Lors de notre visite, un lundi soir (la soirée dite «Boys Night») où les pizzas sont bradées à 10 $, c'est le calme avant l'effervescence du vendredi soir. Comme nous l'affirme notre serveur, «c'est plus électrique» qu'en début de semaine où la musique module (au lieu d'étouffer) les conversations.
«Cuisine festive», avions-nous lu sur le site Internet de l'établissement pour définir sa vocation. Soit. Concrètement, cela signifie, à la rubrique des entrées, des tartares, des rouleaux impériaux et des calmars. L'inspiration eurasienne se confirme avec les woks, les pizzas, dont celle au tataki de thon et des spécialités comme l'osso buco classé parmi les grillades (!).
Dans ce menu à caractère métis, l'invitée retient les pétoncles flambés au Jack Daniel's. Caramélisés en surface, les mollusques (6), juste saisis, ne présentent pas d'attrait particulier malgré une cuisson nickel. La promesse de la flambée au whiskey n'a pas eu d'incidence sur la saveur de la sauce, une glace semblable à la trempette de mes bonbons de saumon. Une purée de céleri rave intègre, en lien avec le fondant des pétoncles, une note voluptueuse à l'ensemble.
Mes bonbons - à rebaptiser plus justement cubes de saumon - semblent sortir à l'instant du frigo. Tapissée de graines de sésame, la chair du poisson est glaciale. Je l'aurais souhaitée travaillée comme un tataki, c'est-à-dire mi-chaude, mi-froide. Par contre, la salade d'accompagnement (avec des pousses de fèves germées, du chou chinois, etc.) séduit par sa texture, sa fraîcheur et sa vinaigrette bien balancée au gingembre et à l'huile de sésame.
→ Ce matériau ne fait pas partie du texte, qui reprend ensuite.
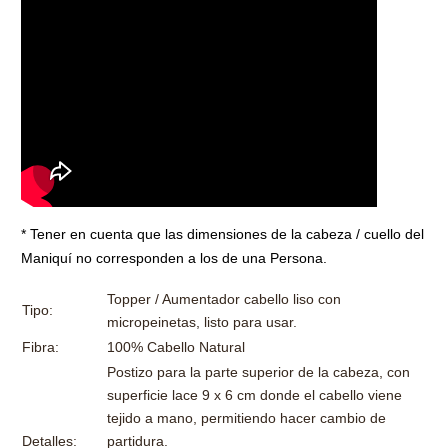
* Tener en cuenta que las dimensiones de la cabeza / cuello del
Maniquí no corresponden a los de una Persona.
Topper / Aumentador cabello liso con
Tipo:
micropeinetas, listo para usar.
Fibra:
100% Cabello Natural
P
ostizo para la parte superior de la cabeza, con
superficie lace 9 x 6 cm donde el cabello viene
tejido a mano, permitiendo hacer cambio de
Detalles:
partidura.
Aussi craquante qu'un chips, la peau du canard croustillant - un suprême en aiguillettes - suppose qu'on a sacrifié la cuisson saignante du volatile. Impossible d'y résister. Des pâtes courtes - de la taille des fregola sarda - ainsi qu'une julienne très fine de carotte et de courgette donnent de la structure à la sauce au cognac en nappage. À cette présentation bien pensée, la purée de céleri rave n'apporte rien. D'ailleurs, je la remplacerais, dans l'assiette de poulet à l'orange et au citron, par une mousseline de pomme de terre pour éviter une redite. Ici aussi la peau de la volaille a été rôtie avec un soin jaloux, et la chair n'est pas sèche. Par contre, la sauce diabolique manque légèrement de piquant.
Si le Mojo dépasse nos attentes au chapitre de l'ambiance, sa cuisine nous laisse mi-figue, mi-raisin. Sa volonté sincère d'inventivité joue cependant en sa faveur. Est-ce qu'on y retourne? Oui, pour une pâte, un wok ou une pizza.
Au menu
Mojo Resto Bar
1450, rue Père-Lelièvre, Québec
Tél. : 418 683-6656
Type de cuisine : pâtes, pizzas, salades, grillades et woks
Ouvert tous les jours
Table d'hôte du midi de 11 $ à 16 $
Table d'hôte du soir à 32 $
Tapas à partir de 1,50 $
Entrées de 7 $ à 29 $ (pour une fondue pour deux)
Grillades de 17 $ à 24 $
Woks de 15 $ à 17 $
Pizzas de 10 $ à 18 $
Pâtes de 12 $ à 17 $
Salades de 11 $ à 17 $
Bouteille de vin : 30 $
Coût de l'addition pour deux avant taxes et service : 59 $ (incluant les entrées et les plats)
Stationnement : réservé
On aime : le service efficace qui va droit au but. Notez que plusieurs promotions avantageuses, comme le dimanche des dames avec des rabais de 50 % sur les plats, permettent une sortie à moindres frais.
On n'aime pas : l'omniprésence de la purée de céleri rave et la température de service inadéquate des plats. C'était froid, particulièrement la fameuse purée passe-partout.